(Collected data)
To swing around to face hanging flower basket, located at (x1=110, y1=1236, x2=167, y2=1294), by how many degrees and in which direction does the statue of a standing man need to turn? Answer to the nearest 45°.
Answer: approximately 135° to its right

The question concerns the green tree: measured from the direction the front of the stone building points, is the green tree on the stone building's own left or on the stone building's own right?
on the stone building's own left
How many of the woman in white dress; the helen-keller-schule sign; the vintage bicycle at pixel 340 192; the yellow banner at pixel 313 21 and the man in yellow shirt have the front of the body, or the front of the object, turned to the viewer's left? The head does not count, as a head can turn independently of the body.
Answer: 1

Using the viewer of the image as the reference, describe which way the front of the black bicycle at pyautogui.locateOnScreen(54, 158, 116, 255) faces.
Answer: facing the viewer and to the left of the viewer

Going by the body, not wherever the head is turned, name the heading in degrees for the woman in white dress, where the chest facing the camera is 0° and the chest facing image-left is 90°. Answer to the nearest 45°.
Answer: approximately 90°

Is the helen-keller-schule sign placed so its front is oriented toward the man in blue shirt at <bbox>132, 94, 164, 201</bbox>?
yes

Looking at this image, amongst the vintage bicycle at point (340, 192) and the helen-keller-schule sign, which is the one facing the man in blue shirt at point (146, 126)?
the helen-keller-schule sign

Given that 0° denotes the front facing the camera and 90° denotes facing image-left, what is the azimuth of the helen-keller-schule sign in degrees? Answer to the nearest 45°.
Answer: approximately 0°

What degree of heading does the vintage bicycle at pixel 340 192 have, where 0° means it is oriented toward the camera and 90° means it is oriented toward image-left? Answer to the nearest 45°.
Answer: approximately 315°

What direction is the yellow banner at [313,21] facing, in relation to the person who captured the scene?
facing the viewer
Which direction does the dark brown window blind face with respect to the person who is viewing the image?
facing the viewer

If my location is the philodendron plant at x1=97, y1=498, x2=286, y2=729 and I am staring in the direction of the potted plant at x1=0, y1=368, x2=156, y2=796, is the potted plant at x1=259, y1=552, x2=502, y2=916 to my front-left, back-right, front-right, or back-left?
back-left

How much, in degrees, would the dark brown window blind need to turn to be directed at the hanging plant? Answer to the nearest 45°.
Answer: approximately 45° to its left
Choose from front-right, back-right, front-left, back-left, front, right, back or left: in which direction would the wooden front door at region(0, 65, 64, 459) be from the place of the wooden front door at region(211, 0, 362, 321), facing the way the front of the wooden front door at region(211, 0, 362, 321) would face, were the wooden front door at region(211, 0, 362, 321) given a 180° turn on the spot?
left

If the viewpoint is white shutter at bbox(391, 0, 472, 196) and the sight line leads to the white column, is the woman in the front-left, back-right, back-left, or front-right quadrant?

## WHAT YOU NEED TO DO:
The lines from the one containing "Is the helen-keller-schule" through the last line of the records are the answer; set them down exactly and add nothing.

## RESPONSE FOR THIS EXERCISE:
Is the helen-keller-schule sign placed so its front is oriented toward the man in blue shirt at <bbox>132, 94, 164, 201</bbox>?
yes

Looking at this image, amongst the vintage bicycle at point (340, 192) and the helen-keller-schule sign, which is the one facing the man in blue shirt at point (146, 126)?
the helen-keller-schule sign

Given that 0° denotes the front facing the camera and 90° denotes facing image-left, what is the azimuth of the helen-keller-schule sign in degrees? Answer to the nearest 45°.
Answer: approximately 0°

What degree of heading does the vintage bicycle at pixel 340 192 have, where 0° means it is oriented toward the camera and 90° means it is oriented toward image-left? Answer to the nearest 45°.
Answer: approximately 315°

What direction is the yellow banner at [313,21] facing, in relation to the person who captured the scene?
facing the viewer
Which direction does the dark brown window blind face with respect to the person who is viewing the image?
facing the viewer

If my location is the philodendron plant at x1=97, y1=498, x2=286, y2=729 and I am staring in the direction of the potted plant at x1=0, y1=368, x2=156, y2=796, is the potted plant at x1=259, y1=552, x2=502, y2=916 to my front-left, back-right, front-right, or back-left?
back-left

How much, in degrees, would the dark brown window blind need to turn to be directed at the hanging plant? Answer to the nearest 45°.
Answer: approximately 45° to its left
Choose from front-right, back-right, front-left, back-left, front, right, back or left: in which direction would the wooden front door at region(0, 65, 64, 459) be from the place of the wooden front door at region(211, 0, 362, 321), facing the way the front of the wooden front door at region(211, 0, 362, 321) would face, were the wooden front door at region(211, 0, 362, 321) given a 180° turn on the spot?
left

If the viewpoint is white shutter at bbox(391, 0, 472, 196) and the sight line leads to the white column, is the woman in the front-left, back-right, back-left, or front-right quadrant?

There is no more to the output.